*Work instruction*
Restate word for word the lines of the records below, starting at the line that contains "List each element's" and ending at the line that contains "Document page, 1500x1125 pixels.", with both of those lines included and nothing else.
——————
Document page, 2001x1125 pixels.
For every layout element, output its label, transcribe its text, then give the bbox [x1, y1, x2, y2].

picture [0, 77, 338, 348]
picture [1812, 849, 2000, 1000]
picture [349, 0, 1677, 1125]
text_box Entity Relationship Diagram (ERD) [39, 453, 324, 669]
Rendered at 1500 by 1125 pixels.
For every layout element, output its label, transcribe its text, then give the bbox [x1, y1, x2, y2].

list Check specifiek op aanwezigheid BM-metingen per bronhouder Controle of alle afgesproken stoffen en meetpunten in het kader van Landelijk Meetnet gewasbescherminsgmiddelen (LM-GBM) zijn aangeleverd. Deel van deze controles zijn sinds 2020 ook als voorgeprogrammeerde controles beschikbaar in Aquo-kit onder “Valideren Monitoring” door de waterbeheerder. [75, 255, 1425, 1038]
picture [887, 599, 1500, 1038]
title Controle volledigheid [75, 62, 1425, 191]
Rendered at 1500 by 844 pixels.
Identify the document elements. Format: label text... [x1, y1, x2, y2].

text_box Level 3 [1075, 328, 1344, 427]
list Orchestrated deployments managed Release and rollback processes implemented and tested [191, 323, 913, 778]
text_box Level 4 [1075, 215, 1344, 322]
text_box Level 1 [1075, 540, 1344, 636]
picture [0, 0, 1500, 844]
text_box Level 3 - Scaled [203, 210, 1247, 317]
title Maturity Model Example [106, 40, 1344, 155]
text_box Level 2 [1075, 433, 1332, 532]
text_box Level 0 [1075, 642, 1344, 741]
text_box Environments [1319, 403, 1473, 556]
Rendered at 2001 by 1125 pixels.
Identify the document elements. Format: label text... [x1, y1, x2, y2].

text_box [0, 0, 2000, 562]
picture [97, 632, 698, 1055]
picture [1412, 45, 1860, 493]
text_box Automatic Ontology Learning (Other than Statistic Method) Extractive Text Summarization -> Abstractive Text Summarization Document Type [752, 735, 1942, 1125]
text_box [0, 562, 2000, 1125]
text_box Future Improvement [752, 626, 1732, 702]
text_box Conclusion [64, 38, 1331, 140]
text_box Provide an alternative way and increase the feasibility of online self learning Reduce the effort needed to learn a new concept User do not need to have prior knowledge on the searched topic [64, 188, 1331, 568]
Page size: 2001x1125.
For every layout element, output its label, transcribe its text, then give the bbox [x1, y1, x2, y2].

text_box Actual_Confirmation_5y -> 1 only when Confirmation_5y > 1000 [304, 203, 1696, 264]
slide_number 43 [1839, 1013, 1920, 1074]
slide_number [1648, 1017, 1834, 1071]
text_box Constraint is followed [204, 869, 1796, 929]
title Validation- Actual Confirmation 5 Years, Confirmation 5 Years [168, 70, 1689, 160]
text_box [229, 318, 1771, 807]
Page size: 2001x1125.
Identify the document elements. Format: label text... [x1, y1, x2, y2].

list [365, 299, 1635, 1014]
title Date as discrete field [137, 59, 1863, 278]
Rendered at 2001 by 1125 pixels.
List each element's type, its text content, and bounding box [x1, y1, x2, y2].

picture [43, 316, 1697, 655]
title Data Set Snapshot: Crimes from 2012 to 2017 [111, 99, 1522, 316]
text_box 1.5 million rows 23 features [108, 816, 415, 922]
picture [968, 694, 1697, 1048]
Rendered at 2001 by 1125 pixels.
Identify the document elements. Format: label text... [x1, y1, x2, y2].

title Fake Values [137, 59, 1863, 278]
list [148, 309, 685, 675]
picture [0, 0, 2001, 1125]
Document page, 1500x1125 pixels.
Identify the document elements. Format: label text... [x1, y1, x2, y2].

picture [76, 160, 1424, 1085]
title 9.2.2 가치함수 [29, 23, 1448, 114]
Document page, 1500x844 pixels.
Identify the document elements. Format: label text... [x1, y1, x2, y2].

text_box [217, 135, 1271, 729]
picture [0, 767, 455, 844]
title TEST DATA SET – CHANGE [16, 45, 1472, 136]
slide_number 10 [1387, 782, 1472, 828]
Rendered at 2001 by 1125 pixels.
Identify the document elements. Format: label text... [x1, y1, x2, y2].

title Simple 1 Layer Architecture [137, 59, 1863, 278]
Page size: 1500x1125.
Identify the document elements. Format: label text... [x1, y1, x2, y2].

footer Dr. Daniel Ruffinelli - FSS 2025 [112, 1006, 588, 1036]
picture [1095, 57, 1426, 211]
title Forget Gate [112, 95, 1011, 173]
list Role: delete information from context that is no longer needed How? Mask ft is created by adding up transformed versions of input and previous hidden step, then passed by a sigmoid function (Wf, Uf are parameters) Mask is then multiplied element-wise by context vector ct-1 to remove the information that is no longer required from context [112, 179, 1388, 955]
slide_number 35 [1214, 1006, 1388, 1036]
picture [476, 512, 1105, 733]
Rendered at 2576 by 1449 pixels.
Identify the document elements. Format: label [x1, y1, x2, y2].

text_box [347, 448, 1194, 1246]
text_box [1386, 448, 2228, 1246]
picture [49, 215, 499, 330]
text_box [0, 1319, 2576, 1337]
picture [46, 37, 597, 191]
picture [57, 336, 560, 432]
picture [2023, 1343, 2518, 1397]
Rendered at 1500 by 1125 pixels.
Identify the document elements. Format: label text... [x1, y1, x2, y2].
——————
*Your solution*
List each element's type, its text content, and bounding box [x1, y1, x2, y2].

picture [43, 316, 1697, 655]
title Data Set Snapshot: Crimes from 2012 to 2017 [111, 99, 1522, 316]
text_box 1.5 million rows 23 features [108, 816, 415, 922]
picture [968, 694, 1697, 1048]
Rendered at 2001 by 1125 pixels.
Identify the document elements. Format: label text... [x1, y1, x2, y2].

title Fake Values [137, 59, 1863, 278]
list [148, 309, 685, 675]
picture [0, 0, 2001, 1125]
Document page, 1500x1125 pixels.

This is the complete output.